◆ Assignment
Only one stretch of the data below is wanted: the lines from the one with "وقالت مصادر عائلية" through the one with "وألقت طائرات الكواد", repeated exactly.

◆ Task material
######

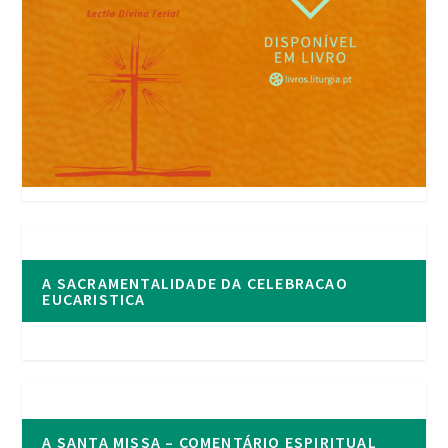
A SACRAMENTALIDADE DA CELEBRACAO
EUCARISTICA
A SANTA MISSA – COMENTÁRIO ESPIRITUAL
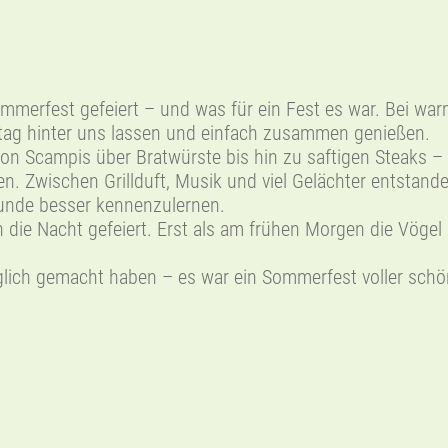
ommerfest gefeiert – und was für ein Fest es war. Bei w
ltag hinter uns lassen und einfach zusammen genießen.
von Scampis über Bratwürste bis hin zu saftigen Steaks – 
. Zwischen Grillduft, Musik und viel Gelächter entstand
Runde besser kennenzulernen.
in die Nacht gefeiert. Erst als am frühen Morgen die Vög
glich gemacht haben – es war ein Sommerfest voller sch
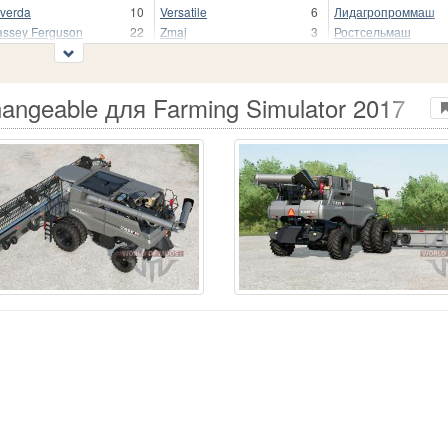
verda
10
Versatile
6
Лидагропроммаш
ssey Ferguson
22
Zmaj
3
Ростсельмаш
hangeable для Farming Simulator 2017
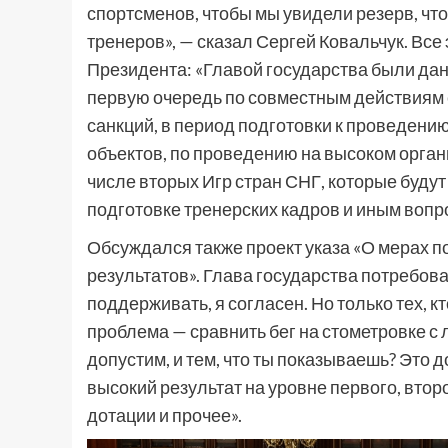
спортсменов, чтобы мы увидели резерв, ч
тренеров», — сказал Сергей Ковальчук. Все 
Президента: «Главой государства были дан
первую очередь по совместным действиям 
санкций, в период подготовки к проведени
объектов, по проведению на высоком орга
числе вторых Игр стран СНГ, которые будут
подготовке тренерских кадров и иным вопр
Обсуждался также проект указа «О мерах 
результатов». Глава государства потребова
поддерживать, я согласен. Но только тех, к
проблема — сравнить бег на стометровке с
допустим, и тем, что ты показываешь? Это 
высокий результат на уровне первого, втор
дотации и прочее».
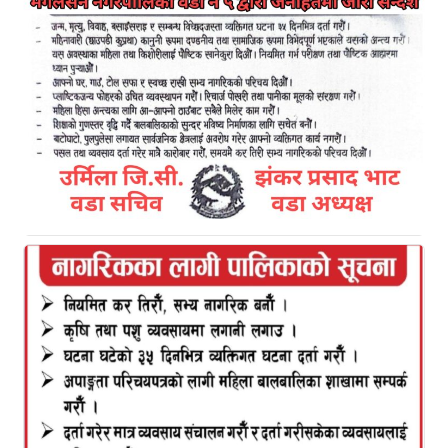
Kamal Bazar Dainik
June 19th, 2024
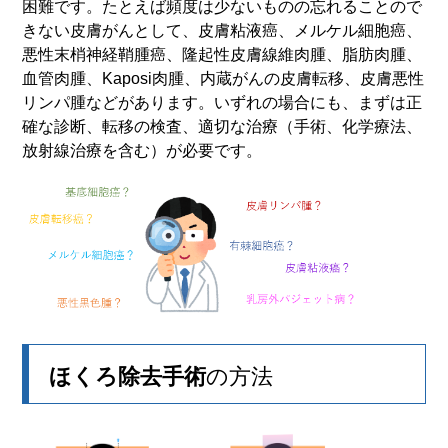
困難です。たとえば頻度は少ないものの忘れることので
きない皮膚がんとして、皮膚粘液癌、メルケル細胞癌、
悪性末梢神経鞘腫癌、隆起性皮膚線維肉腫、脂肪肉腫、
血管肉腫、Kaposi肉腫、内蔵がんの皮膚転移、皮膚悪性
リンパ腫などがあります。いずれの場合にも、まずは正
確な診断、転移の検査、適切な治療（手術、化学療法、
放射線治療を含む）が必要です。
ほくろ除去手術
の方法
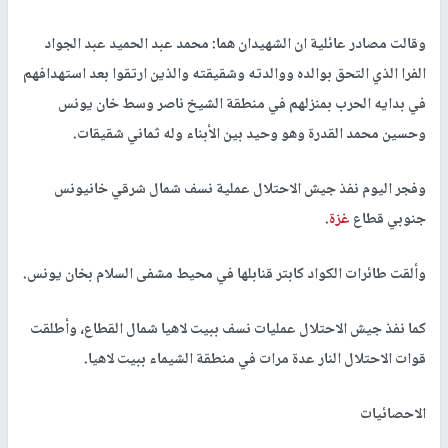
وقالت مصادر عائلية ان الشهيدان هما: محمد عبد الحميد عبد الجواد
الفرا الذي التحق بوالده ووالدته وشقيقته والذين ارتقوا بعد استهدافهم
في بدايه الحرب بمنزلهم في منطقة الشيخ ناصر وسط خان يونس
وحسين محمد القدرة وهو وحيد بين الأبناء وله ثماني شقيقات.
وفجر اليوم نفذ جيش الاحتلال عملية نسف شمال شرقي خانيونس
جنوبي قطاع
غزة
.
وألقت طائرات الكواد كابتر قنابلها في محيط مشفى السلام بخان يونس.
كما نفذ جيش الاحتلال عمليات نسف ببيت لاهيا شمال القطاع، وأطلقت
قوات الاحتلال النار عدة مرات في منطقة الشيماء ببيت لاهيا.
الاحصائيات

######

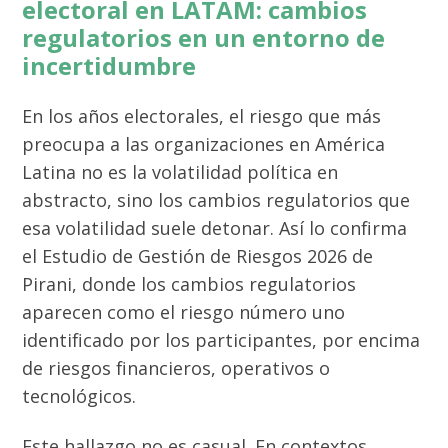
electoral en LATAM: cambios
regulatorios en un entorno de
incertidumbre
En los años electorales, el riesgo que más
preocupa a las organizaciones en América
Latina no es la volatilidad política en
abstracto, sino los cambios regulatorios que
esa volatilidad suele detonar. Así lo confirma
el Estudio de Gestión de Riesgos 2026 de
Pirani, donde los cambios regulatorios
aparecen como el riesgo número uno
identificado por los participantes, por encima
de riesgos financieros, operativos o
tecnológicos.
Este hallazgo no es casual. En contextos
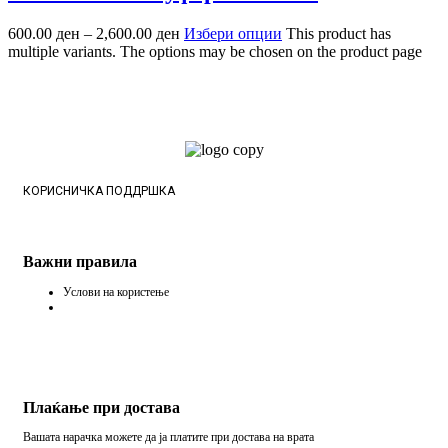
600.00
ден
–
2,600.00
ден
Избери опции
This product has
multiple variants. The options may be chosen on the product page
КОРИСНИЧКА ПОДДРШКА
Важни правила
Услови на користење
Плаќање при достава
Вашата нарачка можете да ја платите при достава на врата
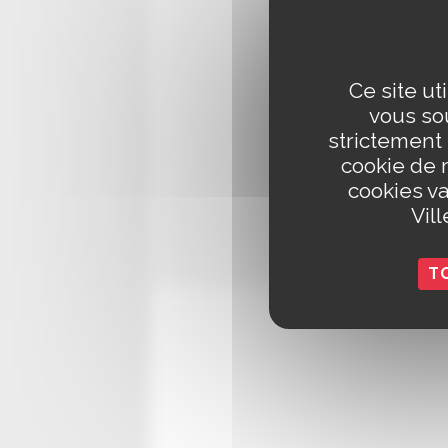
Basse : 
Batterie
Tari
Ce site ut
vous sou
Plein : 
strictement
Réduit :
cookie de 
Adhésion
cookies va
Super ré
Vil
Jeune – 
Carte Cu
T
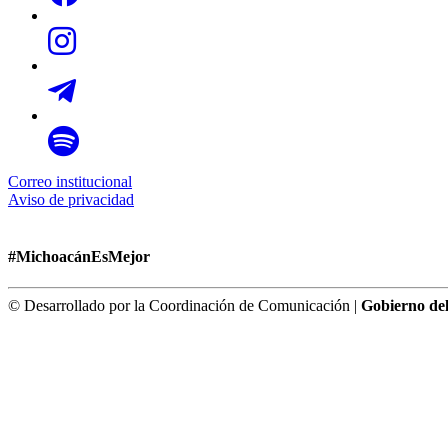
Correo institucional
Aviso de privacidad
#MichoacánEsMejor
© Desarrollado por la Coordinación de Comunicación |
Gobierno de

######

◆ Result for this exercise
وقالت مصادر عائلية ان الشهيدان هما: محمد عبد الحميد عبد الجواد
الفرا الذي التحق بوالده ووالدته وشقيقته والذين ارتقوا بعد استهدافهم
في بدايه الحرب بمنزلهم في منطقة الشيخ ناصر وسط خان يونس
وحسين محمد القدرة وهو وحيد بين الأبناء وله ثماني شقيقات.
وفجر اليوم نفذ جيش الاحتلال عملية نسف شمال شرقي خانيونس
جنوبي قطاع
غزة
.
وألقت طائرات الكواد كابتر قنابلها في محيط مشفى السلام بخان يونس.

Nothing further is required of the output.